- Directed by: Robert Guenette
- Written by: Robert Guenette
- Produced by: Robert Guenette Charles Sellier
- Starring: Peter Graves Peter Hurkos William Stenberg Sidney Walter Jerilou Whelchel Peter C. Byrne
- Cinematography: David Myers
- Production company: Sunn Classic Pictures
- Distributed by: Sunn Classic Pictures
- Release date: March 1976;
- Running time: 86 minutes
- Country: United States
- Language: English
- Box office: $10.96 million

= The Mysterious Monsters =

The Mysterious Monsters (also known as Bigfoot: The Mysterious Monster) is a 1976 documentary film written and directed by Robert Guenette about the cryptids Bigfoot, the Loch Ness Monster, and the Yeti. It contained content from Guenette’s made-for-TV movie Monsters!
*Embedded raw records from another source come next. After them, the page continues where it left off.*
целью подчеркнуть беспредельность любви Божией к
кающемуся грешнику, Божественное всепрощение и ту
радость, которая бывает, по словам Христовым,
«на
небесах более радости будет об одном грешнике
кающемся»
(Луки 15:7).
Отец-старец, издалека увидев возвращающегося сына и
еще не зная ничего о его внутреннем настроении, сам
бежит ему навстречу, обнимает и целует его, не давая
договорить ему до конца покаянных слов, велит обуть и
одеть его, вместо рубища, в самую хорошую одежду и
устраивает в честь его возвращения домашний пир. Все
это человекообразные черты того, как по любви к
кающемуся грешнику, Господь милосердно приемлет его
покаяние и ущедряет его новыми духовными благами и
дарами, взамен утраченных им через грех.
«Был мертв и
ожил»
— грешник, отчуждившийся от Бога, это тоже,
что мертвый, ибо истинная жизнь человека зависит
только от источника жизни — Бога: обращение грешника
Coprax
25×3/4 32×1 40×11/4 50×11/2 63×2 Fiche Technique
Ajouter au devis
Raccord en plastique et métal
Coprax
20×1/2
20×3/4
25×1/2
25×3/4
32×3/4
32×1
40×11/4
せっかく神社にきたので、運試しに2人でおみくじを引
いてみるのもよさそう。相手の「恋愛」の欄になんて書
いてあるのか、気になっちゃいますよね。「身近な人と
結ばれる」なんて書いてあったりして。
Mysteries or Myths? that aired on CBS on November 25, 1974. That version had been produced by David L. Wolper in cooperation with the Smithsonian Institution and was narrated by Rod Serling.
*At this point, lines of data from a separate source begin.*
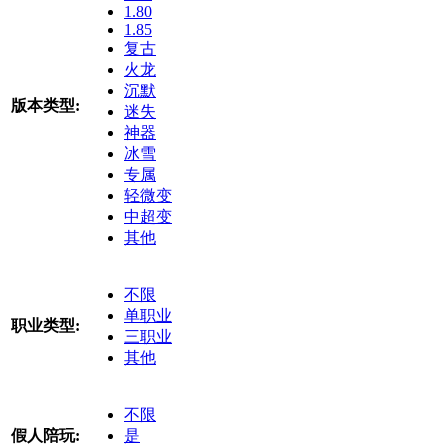
1.80
1.85
复古
火龙
沉默
版本类型:
迷失
神器
冰雪
专属
轻微变
中超变
其他
不限
单职业
职业类型:
三职业
其他
不限
假人陪玩:
是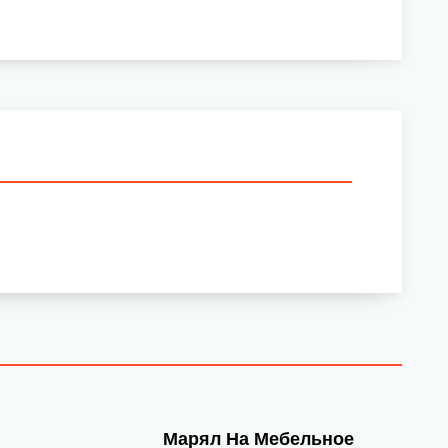
Марял На Мебельное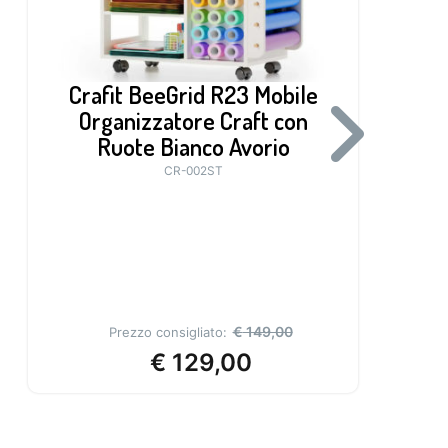
Crafit BeeGrid R23 Mobile
Organizzatore Craft con
M
Ruote Bianco Avorio
WI
CR-002ST
€
149,00
Prezzo consigliato:
€
129,00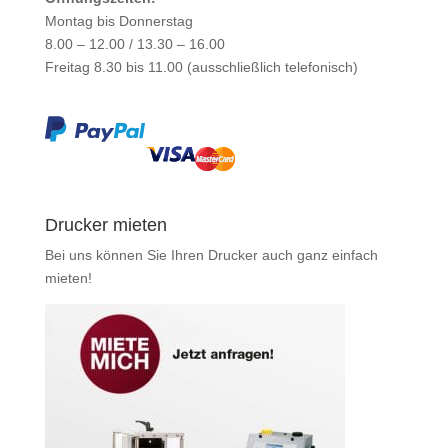
Montag bis Donnerstag
8.00 – 12.00 / 13.30 – 16.00
Freitag 8.30 bis 11.00 (ausschließlich telefonisch)
Drucker mieten
Bei uns können Sie Ihren Drucker auch ganz einfach
mieten
!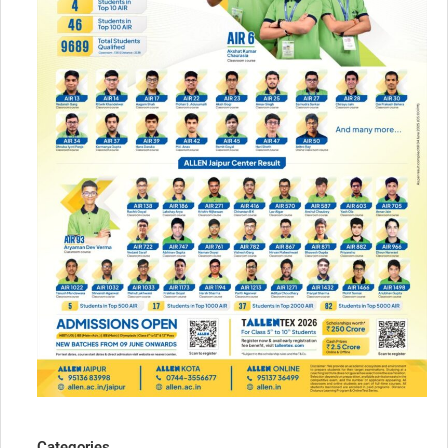
Categories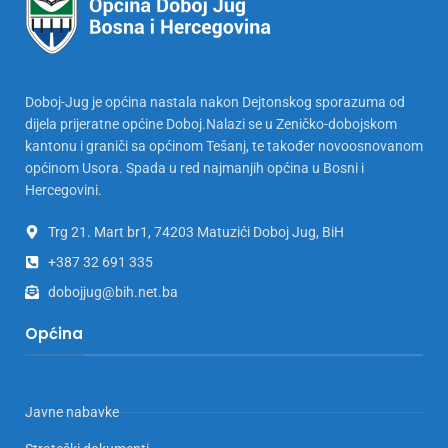
Doboj-Jug je općina nastala nakon Dejtonskog sporazuma od
dijela prijeratne općine Doboj.Nalazi se u Zeničko-dobojskom
kantonu i graniči sa općinom Tešanj, te također novoosnovanom
općinom Usora. Spada u red najmanjih općina u Bosni i
Hercegovini.
Trg 21. Mart br1, 74203 Matuzići Doboj Jug, BiH
+387 32 691 335
dobojjug@bih.net.ba
Općina
Javne nabavke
The Mysterious Monsters was one of the first theatrical releases produced by Sunn Classic Pictures. It was narrated by actor Peter Graves. The film investigated not only the possibility of Bigfoot's existence but also of the Loch Ness Monster and the Yeti (the Abominable Snowman). It featured dramatic reenactments of various reported Bigfoot sightings. The film showed one witness being given a lie detector test, another being placed under hypnosis. The Mysterious Monsters was the first movie to feature the home movie taken by Roger Patterson in 1967 reported to show a Bigfoot. Anthropologist Grover Krantz was interviewed and said he believed the film to be authentic. Famed Bigfoot hunter Peter C. Byrne was also featured and gave insights on the hunt. In discussing the Loch Ness Monster, the film showed a 1934 photograph that was said to be of the creature. In 1994, however, this photo was proven to be a hoax.

Robert and Frances Guenette are credited as the authors of a 160-page book adaption of the film.

The film was later featured in an episode of Cinema Insomnia.

== DVD release ==
On September 22, 2009, Cheezy Flicks released the film on DVD. In 2010, Apprehensive Films made the Cinema Insomnia version available also on DVD. The DVD cover is a visual reference to the 1978 Marvel Star Wars comic Star Wars 13: Day of the Dragon Lords.